Protestants rejected the Catholic Church’s claim to being God’s representative and middle man on Earth, believing that it is only right to honor the authority of God/Jesus (and of course, having given the scripture ‘word of God’ status, the scripture is now above the authority of the Church to have gathered such a book).
Many controversies remained in spite of these major shared trends in Protestant thought, and these controversies split Protestants into many factions. One issue was the value and purpose of the ritual of communion (blessing bread and wine as ‘Body of Christ’). In the middle ages, this was given the greatest emphasis by the Catholic Church. In fact, because the mass was given in Latin and most folk did not understand a word of Latin, many Christians would wait until the communion ceremony, and then rush into the church or cathedral to get a glimpse of the bread and cup when they were held aloft by the priest because they believed that the glimpse of Jesus’ own body and blood was more important than attending the rest of the ceremony. Often, communion wafers (the bread Catholics use for ceremony) were stolen and used by Christians as good luck charms, wards against evil, and cures for diseases.
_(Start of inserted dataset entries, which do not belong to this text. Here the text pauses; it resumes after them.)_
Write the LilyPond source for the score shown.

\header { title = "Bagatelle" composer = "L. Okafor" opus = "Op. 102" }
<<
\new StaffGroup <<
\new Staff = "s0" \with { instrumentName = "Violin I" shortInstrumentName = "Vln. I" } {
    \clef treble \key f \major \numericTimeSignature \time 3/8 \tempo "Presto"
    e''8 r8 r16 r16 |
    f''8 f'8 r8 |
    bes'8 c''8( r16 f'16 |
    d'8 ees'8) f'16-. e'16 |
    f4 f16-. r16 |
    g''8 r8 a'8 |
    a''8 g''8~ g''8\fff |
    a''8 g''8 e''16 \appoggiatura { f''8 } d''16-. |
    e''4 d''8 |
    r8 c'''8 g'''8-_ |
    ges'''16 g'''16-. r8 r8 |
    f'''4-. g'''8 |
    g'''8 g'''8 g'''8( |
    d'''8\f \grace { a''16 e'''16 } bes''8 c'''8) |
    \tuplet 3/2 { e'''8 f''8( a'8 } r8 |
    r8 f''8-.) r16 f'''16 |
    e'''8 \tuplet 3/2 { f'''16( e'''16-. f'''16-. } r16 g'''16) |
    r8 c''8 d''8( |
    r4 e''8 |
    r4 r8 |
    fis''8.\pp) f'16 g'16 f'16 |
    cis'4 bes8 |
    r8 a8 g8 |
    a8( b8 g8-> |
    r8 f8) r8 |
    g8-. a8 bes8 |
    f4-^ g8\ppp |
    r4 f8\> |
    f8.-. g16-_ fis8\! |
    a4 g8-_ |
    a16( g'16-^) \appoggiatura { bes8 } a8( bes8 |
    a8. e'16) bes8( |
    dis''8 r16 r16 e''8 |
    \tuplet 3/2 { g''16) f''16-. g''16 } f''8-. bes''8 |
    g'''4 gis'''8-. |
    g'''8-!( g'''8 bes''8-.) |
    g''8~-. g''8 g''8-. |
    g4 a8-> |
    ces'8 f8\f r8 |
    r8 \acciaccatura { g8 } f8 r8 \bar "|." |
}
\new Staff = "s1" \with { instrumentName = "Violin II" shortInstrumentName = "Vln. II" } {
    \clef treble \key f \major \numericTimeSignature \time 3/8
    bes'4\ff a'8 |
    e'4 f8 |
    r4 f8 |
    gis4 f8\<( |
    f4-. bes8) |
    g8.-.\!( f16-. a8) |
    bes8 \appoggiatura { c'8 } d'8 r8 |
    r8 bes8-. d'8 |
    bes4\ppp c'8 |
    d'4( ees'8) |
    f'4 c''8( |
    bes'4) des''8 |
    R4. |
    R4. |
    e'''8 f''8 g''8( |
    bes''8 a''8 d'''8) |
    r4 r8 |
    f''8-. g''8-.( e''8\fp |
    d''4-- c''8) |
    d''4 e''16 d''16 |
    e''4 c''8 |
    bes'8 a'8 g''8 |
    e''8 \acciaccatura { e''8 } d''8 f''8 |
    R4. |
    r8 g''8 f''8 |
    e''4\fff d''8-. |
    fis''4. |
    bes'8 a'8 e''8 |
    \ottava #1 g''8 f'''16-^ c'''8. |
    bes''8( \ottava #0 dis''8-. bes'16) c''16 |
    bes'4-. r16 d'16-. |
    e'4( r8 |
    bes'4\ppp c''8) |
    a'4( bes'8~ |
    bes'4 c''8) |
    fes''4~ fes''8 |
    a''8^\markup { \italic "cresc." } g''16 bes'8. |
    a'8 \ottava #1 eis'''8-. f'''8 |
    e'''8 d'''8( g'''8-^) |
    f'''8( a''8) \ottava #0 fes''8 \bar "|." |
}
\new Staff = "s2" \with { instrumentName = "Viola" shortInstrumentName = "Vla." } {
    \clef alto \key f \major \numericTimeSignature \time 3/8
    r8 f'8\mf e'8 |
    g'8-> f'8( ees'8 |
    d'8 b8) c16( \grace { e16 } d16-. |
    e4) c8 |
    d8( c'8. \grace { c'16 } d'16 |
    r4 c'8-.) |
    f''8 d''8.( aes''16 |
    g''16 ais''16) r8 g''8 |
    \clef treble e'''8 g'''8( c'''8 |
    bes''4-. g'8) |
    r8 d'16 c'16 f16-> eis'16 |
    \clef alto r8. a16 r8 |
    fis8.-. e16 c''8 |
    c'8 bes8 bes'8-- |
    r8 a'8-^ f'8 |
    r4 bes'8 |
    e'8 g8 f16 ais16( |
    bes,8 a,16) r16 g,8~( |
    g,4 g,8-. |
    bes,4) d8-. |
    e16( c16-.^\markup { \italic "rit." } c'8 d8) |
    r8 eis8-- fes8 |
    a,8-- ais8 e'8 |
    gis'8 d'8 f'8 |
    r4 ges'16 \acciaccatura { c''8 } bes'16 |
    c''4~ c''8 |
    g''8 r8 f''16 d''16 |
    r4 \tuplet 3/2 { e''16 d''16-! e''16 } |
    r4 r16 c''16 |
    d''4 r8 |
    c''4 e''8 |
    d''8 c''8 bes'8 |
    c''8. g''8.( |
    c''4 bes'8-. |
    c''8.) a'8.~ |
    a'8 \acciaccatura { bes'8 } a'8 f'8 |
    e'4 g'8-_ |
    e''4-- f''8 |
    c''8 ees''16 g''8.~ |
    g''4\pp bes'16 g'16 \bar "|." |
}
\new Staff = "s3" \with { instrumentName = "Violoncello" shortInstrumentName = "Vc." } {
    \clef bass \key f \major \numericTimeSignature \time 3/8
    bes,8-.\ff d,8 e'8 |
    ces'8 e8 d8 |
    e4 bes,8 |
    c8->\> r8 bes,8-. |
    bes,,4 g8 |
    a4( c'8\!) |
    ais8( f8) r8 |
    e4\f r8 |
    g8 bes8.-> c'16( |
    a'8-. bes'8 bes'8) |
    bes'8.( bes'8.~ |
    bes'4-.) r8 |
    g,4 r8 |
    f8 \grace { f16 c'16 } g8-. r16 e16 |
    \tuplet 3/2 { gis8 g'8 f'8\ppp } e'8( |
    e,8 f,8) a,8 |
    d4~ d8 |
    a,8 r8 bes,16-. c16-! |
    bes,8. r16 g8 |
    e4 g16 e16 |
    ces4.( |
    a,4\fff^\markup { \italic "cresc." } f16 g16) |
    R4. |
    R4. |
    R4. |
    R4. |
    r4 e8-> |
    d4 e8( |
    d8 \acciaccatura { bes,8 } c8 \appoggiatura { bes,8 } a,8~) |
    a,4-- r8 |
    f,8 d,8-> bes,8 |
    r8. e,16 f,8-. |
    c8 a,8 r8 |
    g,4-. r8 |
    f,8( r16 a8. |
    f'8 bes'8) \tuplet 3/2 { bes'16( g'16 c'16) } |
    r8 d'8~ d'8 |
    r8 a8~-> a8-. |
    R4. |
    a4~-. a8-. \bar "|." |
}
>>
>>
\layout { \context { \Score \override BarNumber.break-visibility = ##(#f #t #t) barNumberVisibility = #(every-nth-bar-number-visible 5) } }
Some Protestant groups, notably the Lutherans who as a Protestant sect stayed close to Catholic doctrines compared to others, kept the ceremony and belief in transubstantiation (the change of the substance of bread and wine into identity with Jesus). Other Protestant groups kept the ceremony but believed it to be only a symbol as Jesus is present in everyone whether one receives communion in the ceremony or not. Yet other groups completely rejected the ceremony as a Catholic control device designed to keep believers subjected to institutional authority.